Imagine a field that is growing at such a rate that it is the top source of new wages in the United States, with 500,000 current job openings in every industry and every state.
Imagine that this field is projected to grow at twice the rate of all others.
We would want our children to have access to these economic opportunities. Yet in 2016, only 14 percent of Florida schools with Advanced Placement programs offered AP classes in computer science, a field that has more than 20,000 open jobs here and that offers an average salary $30,000 higher than the state’s average.
Even more surprising: Florida universities did not graduate a single new teacher prepared to teach computer science in 2016.
This school year, however, Northeast Florida has turned a corner in computer science education.

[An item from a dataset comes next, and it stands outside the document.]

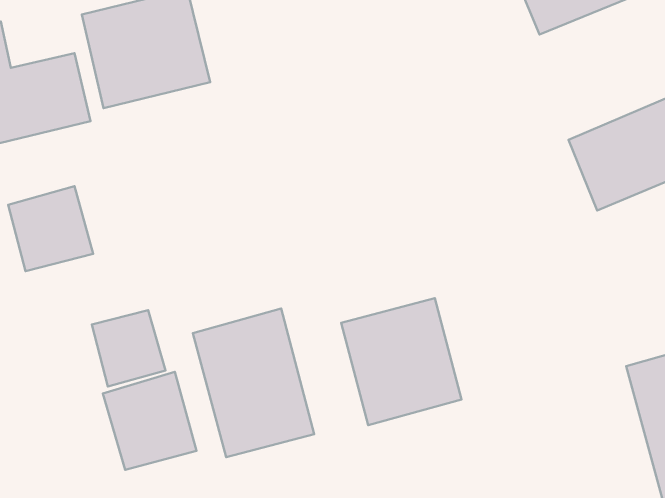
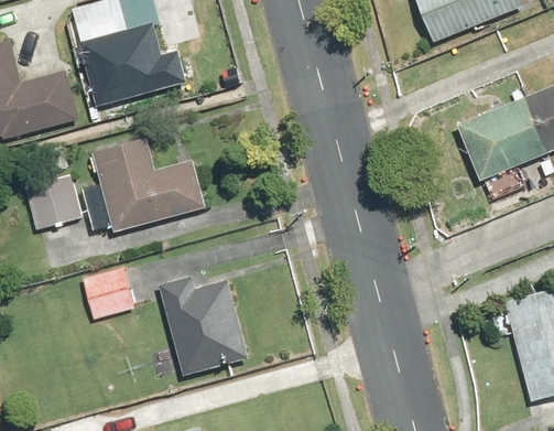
building: none -> [76,128,213,233]
building: [341,298,461,425] -> none
building: [103,372,196,470] -> none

• In April 2016, Florida State College at Jacksonville partnered with Code.org, a national nonprofit dedicated to expanding participation in computer science. Through this partnership, this year FSCJ has trained 20 middle school teachers and 23 high school teachers in computer science education, reaching more than 2,000 Northeast Florida students with Code.org’s curriculum and course content.
• In the 2017-2018 school year, for the first time, Advanced Placement Computer Science is available at every public high school in Jacksonville.

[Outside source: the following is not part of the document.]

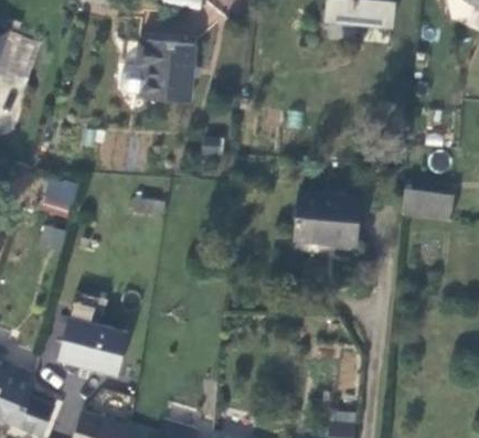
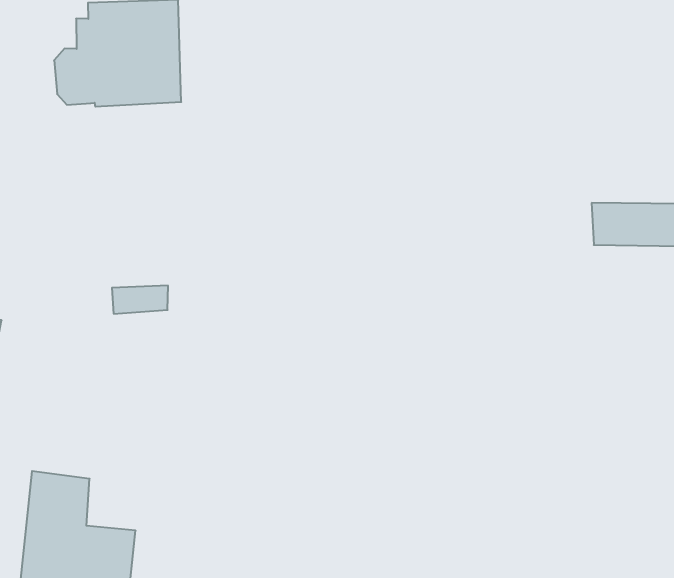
building: [295,192,360,247] -> none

Despite this exciting progress, our work is not done.
At the Northeast Florida Regional STEM2 Hub, we share Code.org’s vision that computer science should be part of the core curriculum in every school, alongside other STEM courses such as biology, physics, chemistry and algebra.

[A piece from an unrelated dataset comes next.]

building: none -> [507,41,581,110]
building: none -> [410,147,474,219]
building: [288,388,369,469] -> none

While Florida has clear course standards for computer science and certification pathways for teachers in the field, it does not yet require that all secondary schools offer the course.
Computer science isn’t just a vocational course, it is foundational for the world in which today’s students will live and work.
In a presentation to Northeast Florida educators, Code.org’s outreach manager for the Southeast, Don Miller, summed it up best: “Every 21st century student should have a chance to learn about algorithms, how to make apps, or how the internet works, just like they learn about the digestive system, photosynthesis or electricity.”
We need to open more students’ and teachers’ minds to the possibilities in computer science and its applications in other fields and nurture the problem-solving skills, logic, and creativity which are key to success in any 21st century pursuit.
Robert Copeland, former teacher of statistics, calculus and algebra at Stanton College Preparatory School, now is the executive director of the Northeast Florida Regional STEM2 Hub.